'Candy desk': the sugary secret powering the US Senate

During Donald Trump's first impeachment trial in 2020, an important procedural priority was the transfer of large boxes of candy through the corridors of power to the candy desk

Washington (AFP) - It looks much like the rest of the furniture in the US Senate, but one desk harbors a secret power giving it the unique capacity to unite the deeply-divided chamber -- it's full of sugary treats.

The "candy desk" -- replete with chocolates, sticky lollies and other goodies capable of sweetening even the most laborious voting session -- has been legislators' guilty pleasure for more than half a century. 

Situated near a busy entrance on the Republican side, this saccharine stockpile requires a storekeeper of sorts to make sure it is always full. 

During periods of intense negotiation, like the scrummage over spending and debt that has preoccupied senators in recent weeks, it is a responsibility that the nation's legislators take seriously.

"I can assure you that the candy desk is now, and will continue to be, well stocked," the current incumbent, Pennsylvania's Pat Toomey, told AFP. 

You'll have to take the Republican senator's word for it, as pictures of the mahogany bureau, with its writing box, bookshelves and ventilation grills, are extremely rare thanks to a Senate rule proscribing photography. 

Senators enjoy oratory -- especially their own -- and keep unconventional hours. A vote on even the most ostensibly straightforward issue can take all night.

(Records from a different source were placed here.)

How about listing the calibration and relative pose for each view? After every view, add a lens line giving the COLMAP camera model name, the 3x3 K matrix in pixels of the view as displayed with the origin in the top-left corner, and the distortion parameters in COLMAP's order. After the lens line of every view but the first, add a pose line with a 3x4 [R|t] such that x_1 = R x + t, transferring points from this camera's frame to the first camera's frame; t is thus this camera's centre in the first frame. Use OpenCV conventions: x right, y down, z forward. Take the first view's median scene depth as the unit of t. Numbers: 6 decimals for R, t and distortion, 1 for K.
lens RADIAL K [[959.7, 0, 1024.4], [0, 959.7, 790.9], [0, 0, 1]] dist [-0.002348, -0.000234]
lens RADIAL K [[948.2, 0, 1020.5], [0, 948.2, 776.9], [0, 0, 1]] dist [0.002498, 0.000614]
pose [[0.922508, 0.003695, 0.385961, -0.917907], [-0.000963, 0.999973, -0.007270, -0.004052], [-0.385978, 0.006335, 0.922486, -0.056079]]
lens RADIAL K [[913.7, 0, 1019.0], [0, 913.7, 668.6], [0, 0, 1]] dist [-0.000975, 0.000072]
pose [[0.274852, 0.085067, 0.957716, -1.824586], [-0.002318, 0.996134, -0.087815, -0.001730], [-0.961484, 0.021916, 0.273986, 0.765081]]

The idea of the candy desk isn't really to keep the legislators well-nourished during these never-ending debates. 

But with almost a third of senators well into their 70s and beyond, the august body needs all the ambrosia it can get to keep the members perky in the small hours. 

Tradition

During Donald Trump's first impeachment trial in 2020, an important procedural priority was the transfer of large boxes of candy through the corridors of power to Toomey's workstation.

The senator has been the candy desk's gatekeeper-in-chief since 2015, and it is clear he considers trust bestowed in him to oversee this most sacred of duties a personal honor.

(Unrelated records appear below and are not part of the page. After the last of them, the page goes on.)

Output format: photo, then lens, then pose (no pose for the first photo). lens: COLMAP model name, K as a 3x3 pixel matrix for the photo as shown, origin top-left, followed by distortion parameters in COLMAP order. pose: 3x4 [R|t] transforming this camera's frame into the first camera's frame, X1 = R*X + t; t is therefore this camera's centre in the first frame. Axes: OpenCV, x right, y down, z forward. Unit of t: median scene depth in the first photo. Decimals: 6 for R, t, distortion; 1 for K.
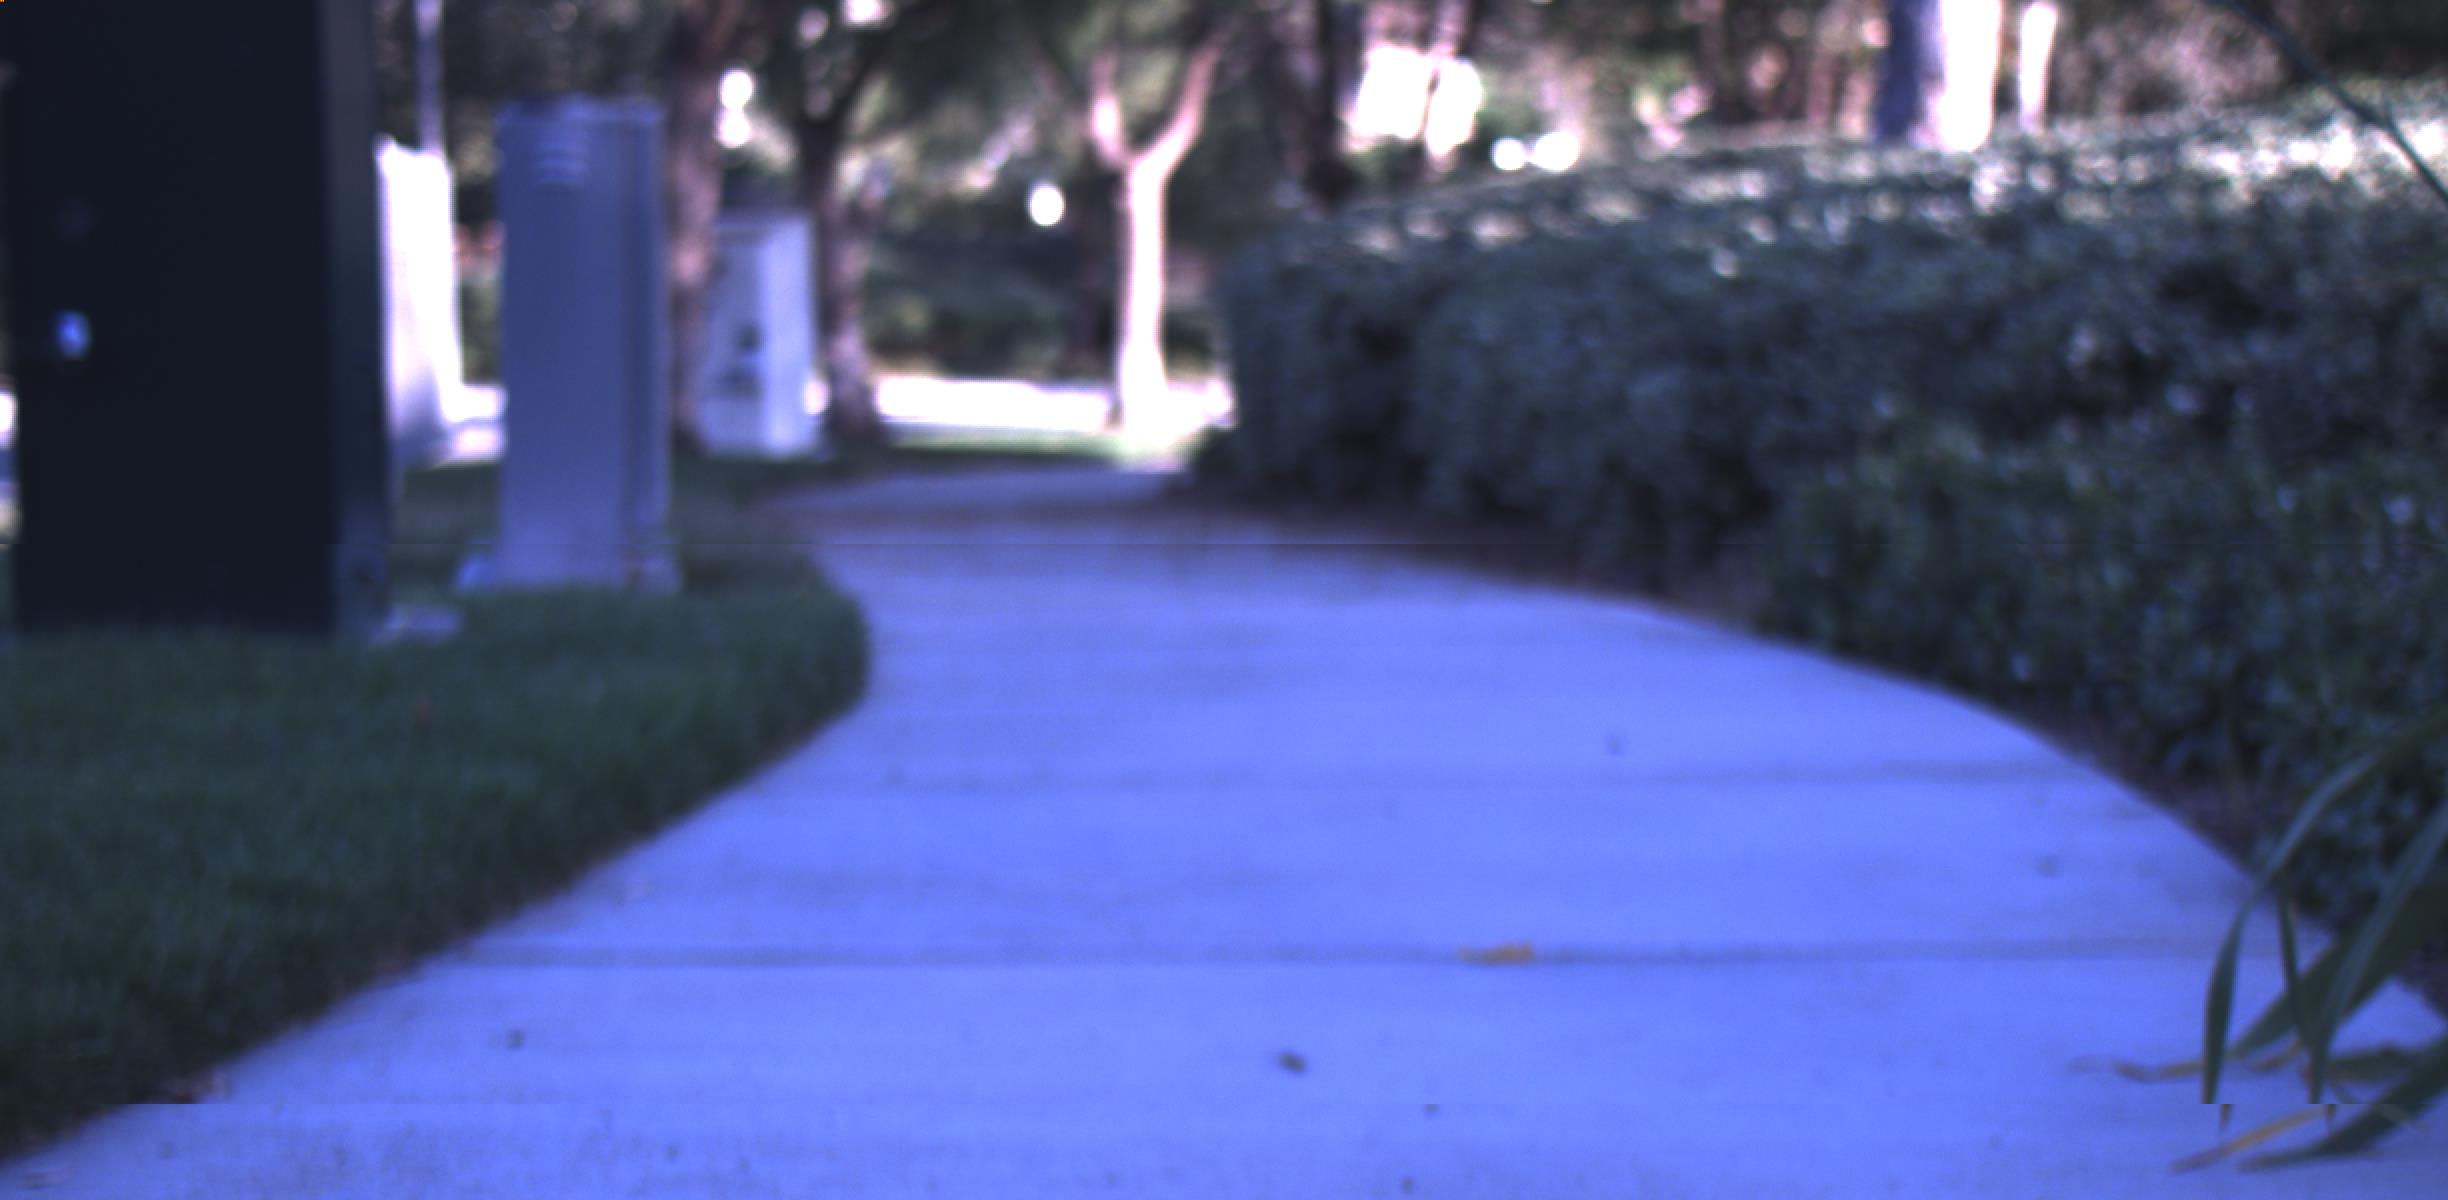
lens RADIAL K [[4495.6, 0, 1224.0], [0, 4495.6, 600.0], [0, 0, 1]] dist [0.018170, 0.029381]
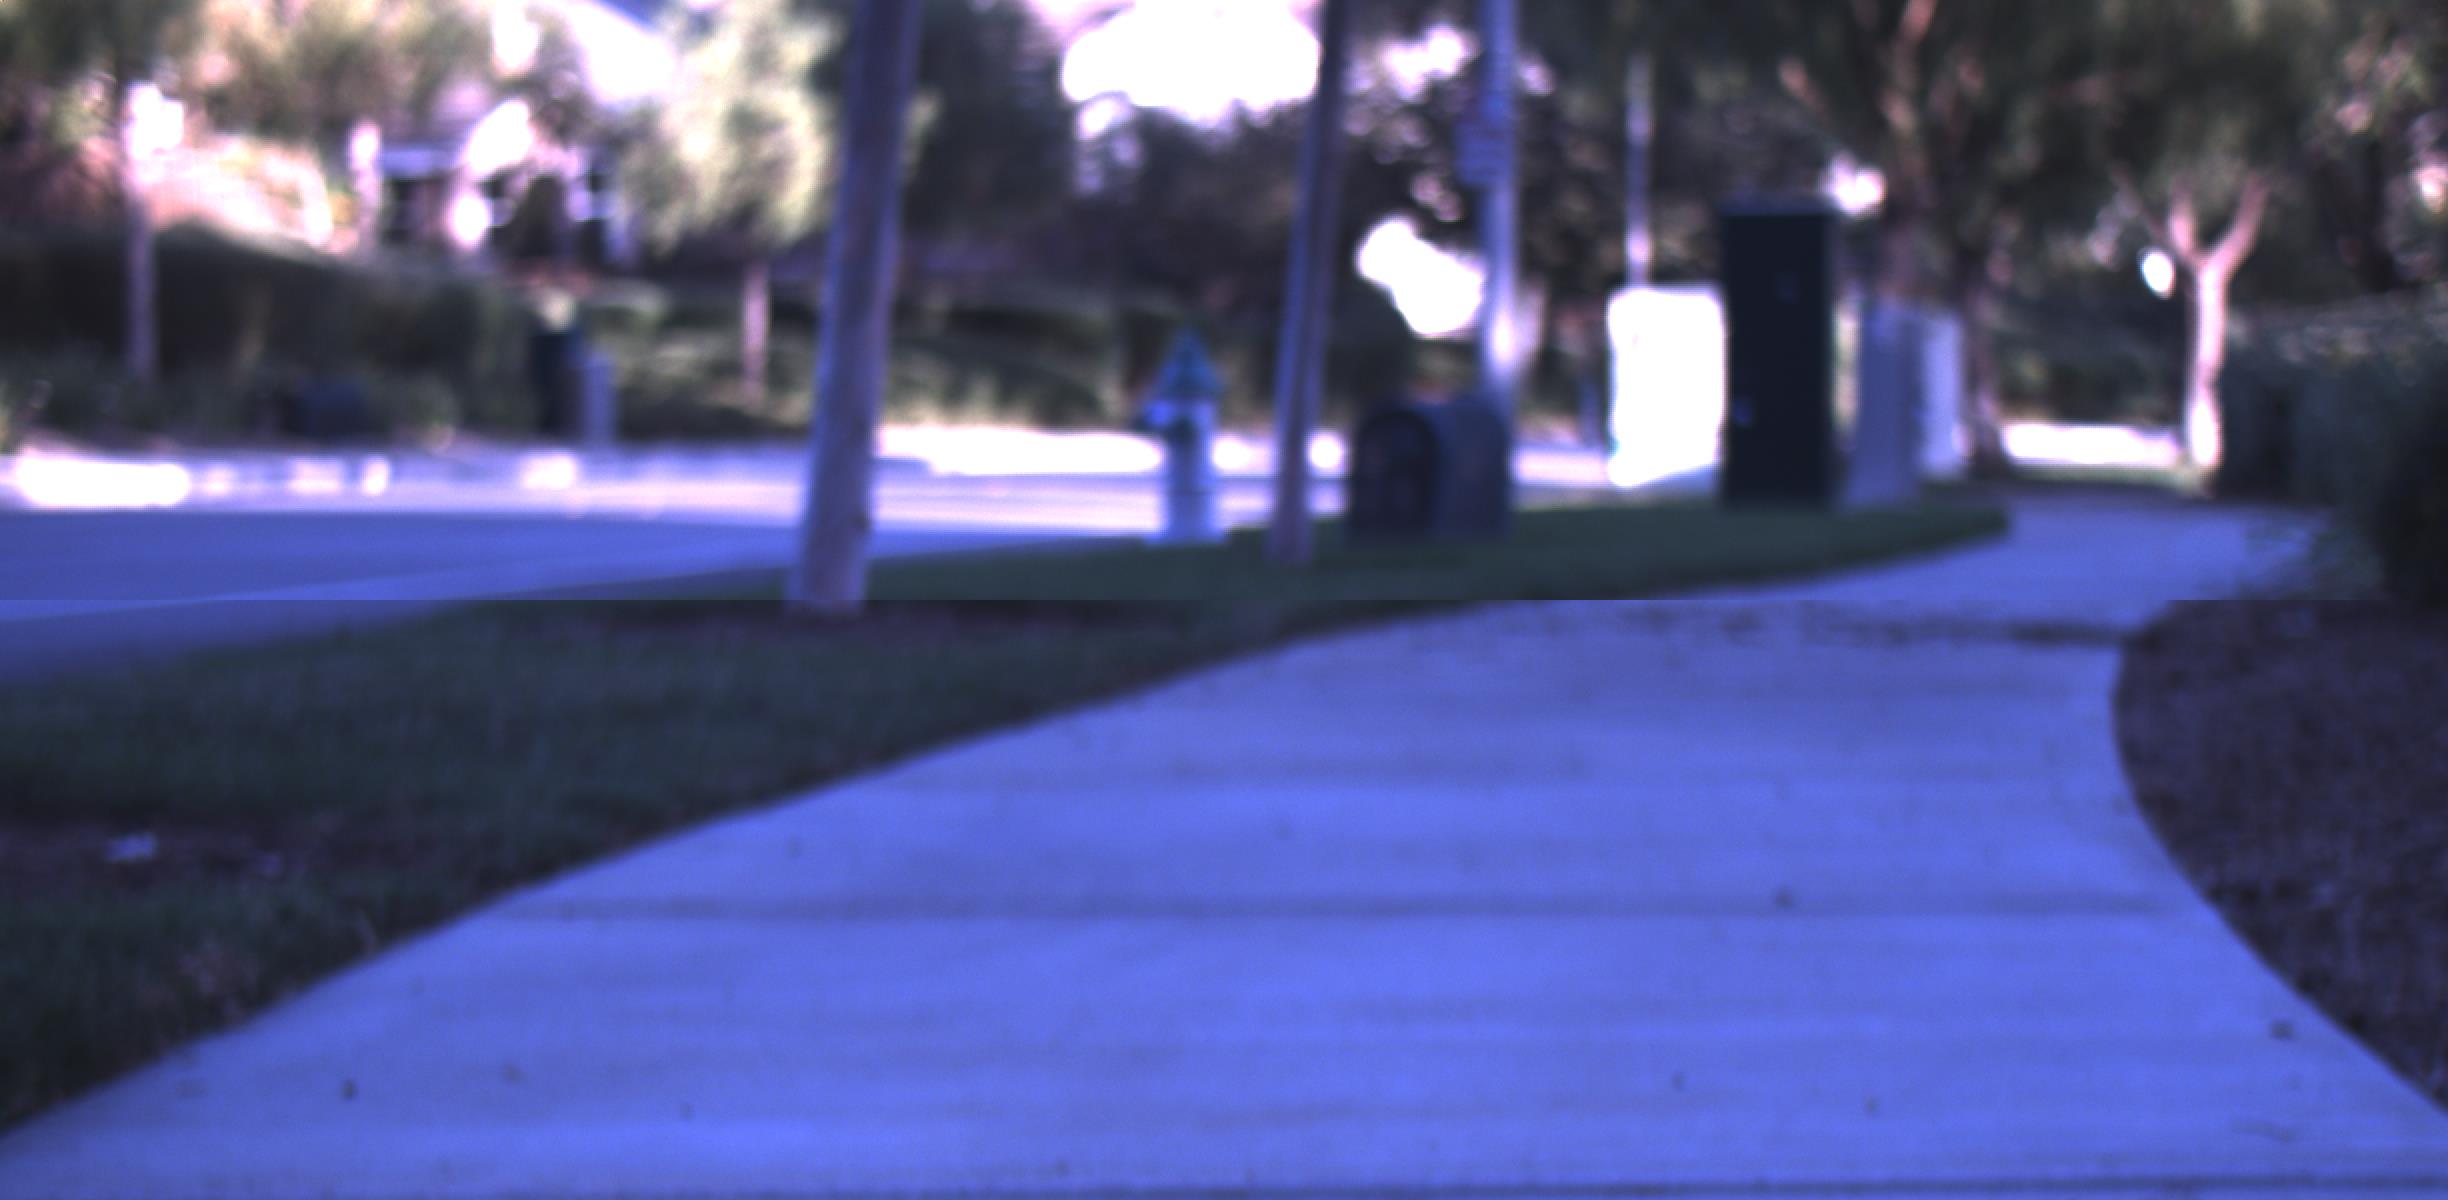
lens RADIAL K [[4502.5, 0, 1224.0], [0, 4502.5, 600.0], [0, 0, 1]] dist [-0.016484, 0.234967]
pose [[0.969680, 0.010584, -0.244151, 0.061541], [-0.012902, 0.999886, -0.007901, 0.039464], [0.244039, 0.010811, 0.969705, -0.854823]]
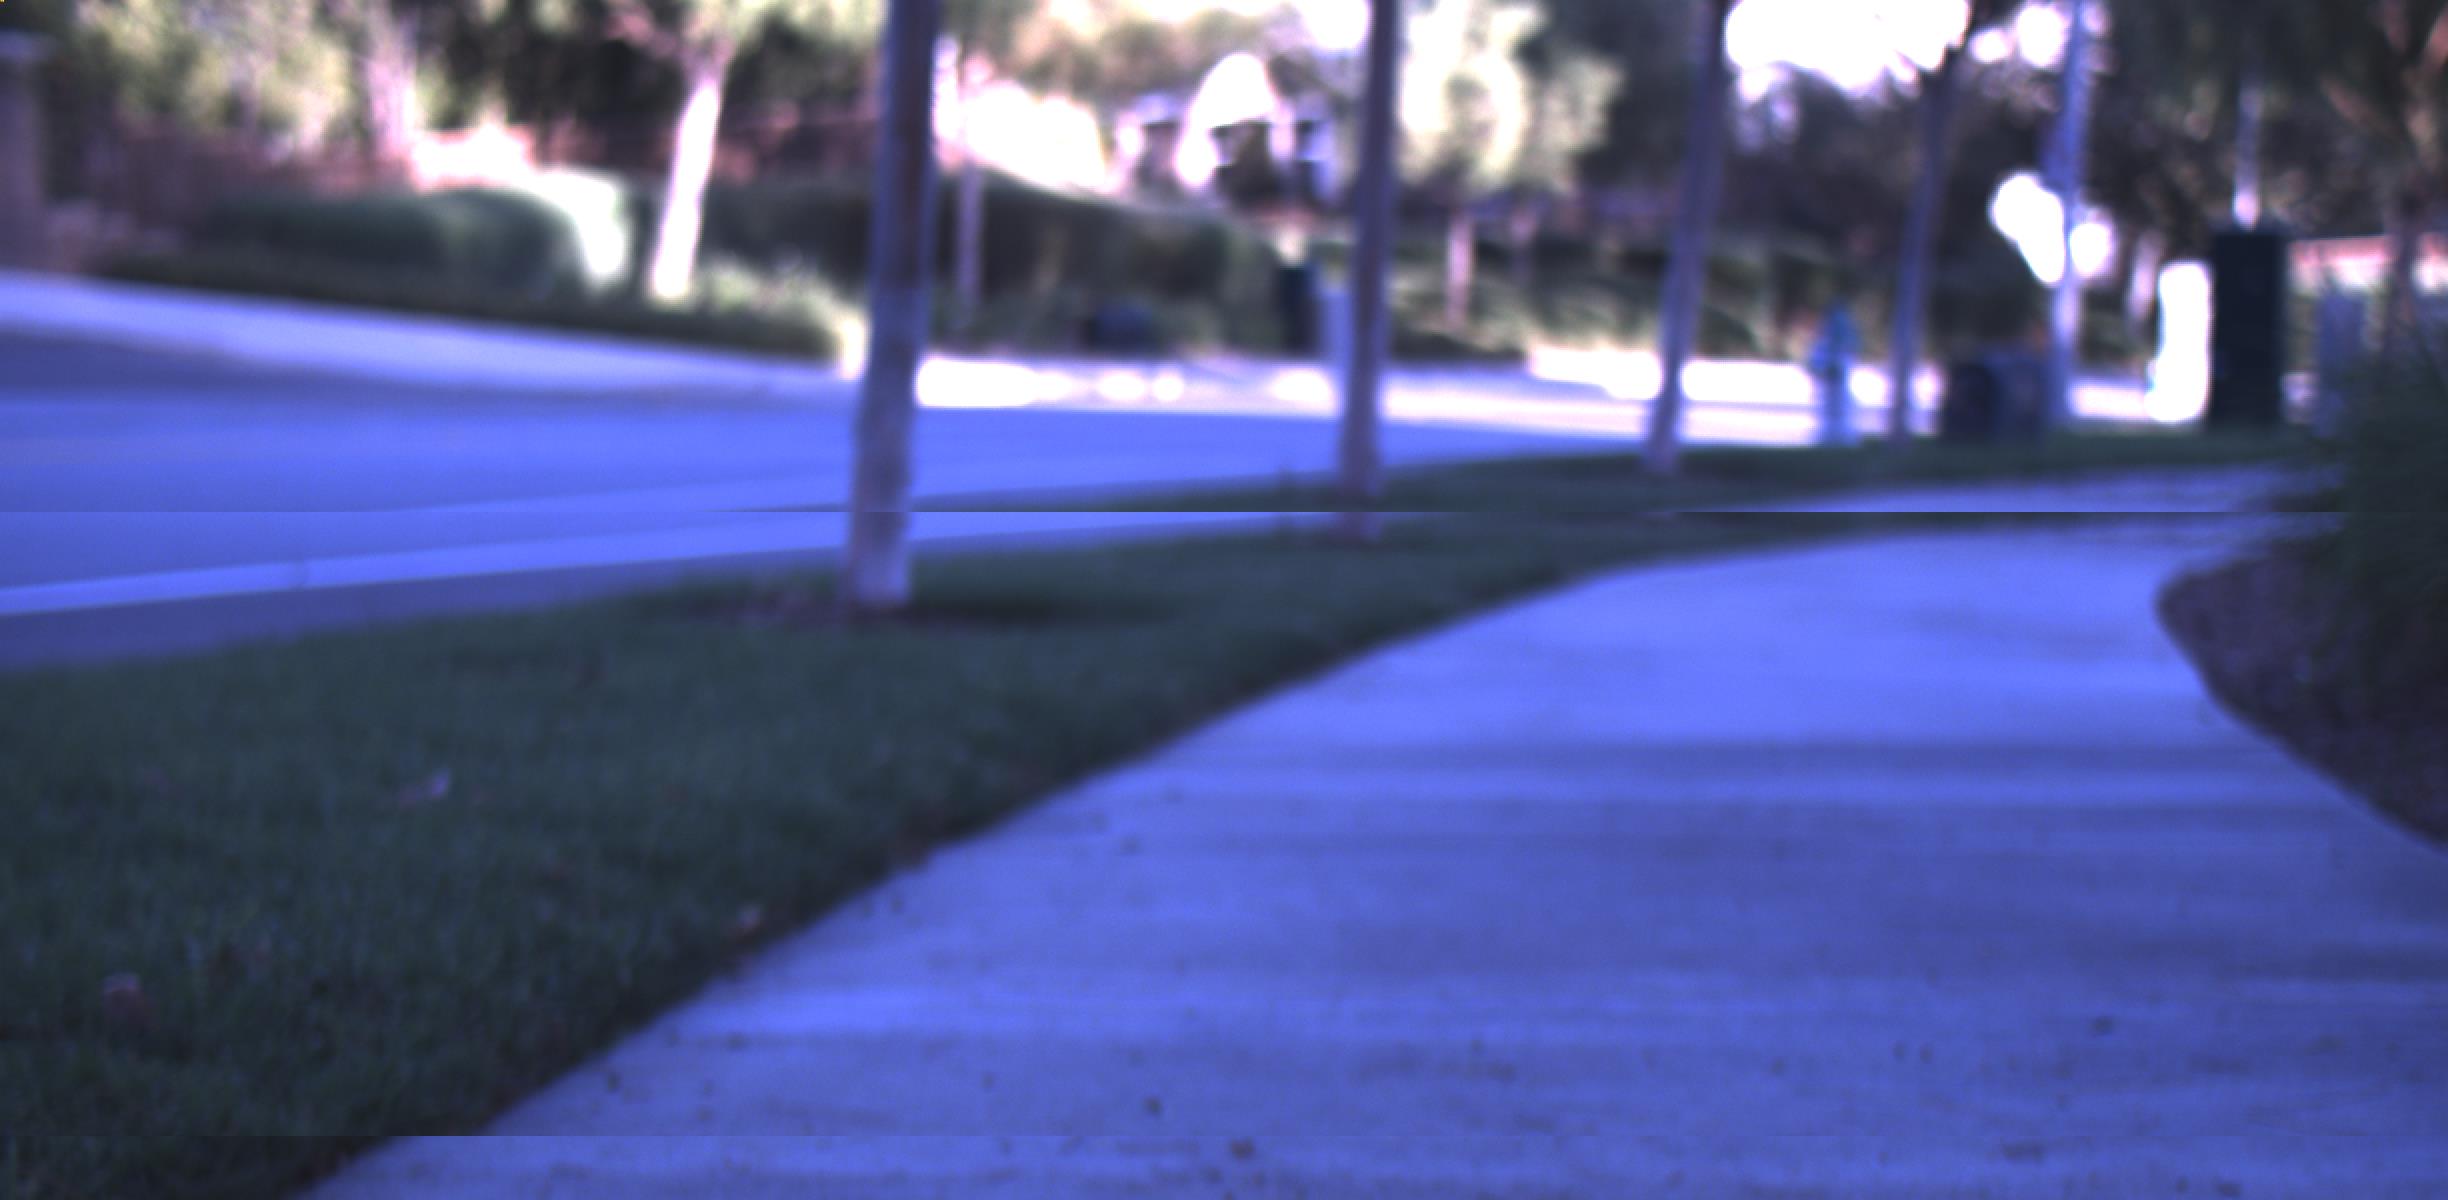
lens RADIAL K [[4502.5, 0, 1224.0], [0, 4502.5, 600.0], [0, 0, 1]] dist [-0.016484, 0.234967]
pose [[0.925088, 0.045664, -0.376997, 0.226490], [-0.044033, 0.998946, 0.012948, 0.067817], [0.377191, 0.004622, 0.926124, -1.489931]]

"But it is also just the natural order of things that the senator from Pennsylvania would have the candy desk, since we lead America, and the world, in candy-making," he enthuses.

Toomey makes a strong case: some 200 candy-makers including the world-renowned Hershey's operate in the Keystone State, in a sector employing some 10,000 workers. 

Senators are generally not allowed to accept gifts but there are exceptions, such as for low-value products that are sent from their home states to be handed out free-of-charge.

The tradition began in 1968, when California Republican George Murphy, an accomplished actor and dancer with an eye for a crowd-pleasing gesture, was allocated the desk. 

Known for his sweet tooth, he would invite colleagues to share the treats he had stashed to get through the long hours of speechmaking. 

The ritual was kept alive by subsequent custodians, including Republican presidential candidates John McCain of Arizona and Rick Santorum, who sat there during Bill Clinton's impeachment trial. 

'Keeping senators awake'

"It's actually a very important part of keeping senators awake during these long hours of testimony," Santorum, another Pennsylvanian, told public radio station NPR last year. 

Santorum regales colleagues with a lesser-known controversy from Clinton's 1999 acquittal for lying under oath during the Monica Lewinsky scandal -- when the 42nd president's legal team complained that they were being denied their rightful access to the candy.

To the wider public it may not have been the most consequential point of order, but Santorum was keenly aware of the injustice, and made a point of ensuring confectionary equity in even this most adversarial of scenarios. 

To argue that the candy desk is some totem of bipartisan comity might be to sugar-coat the issue, however. 

In Washington, even over-indulging on candy can be a party political issue, and the Democrats have thrown down the gauntlet with their own operation to rival Toomey's. 

"My desk is now the candy desk. Yes, he's on the Republican side. I'm on the Democratic side," asserts Cory Booker, who generously doled out M&Ms, the brightly colored morsels of Americana made in his home state of New Jersey, during Donald Trump's impeachment trials.

Booker, though, says he's open to contributing some of his bounty to Toomey's trove of delights.

"Small acts of kindness make the world go round," he says with a grin.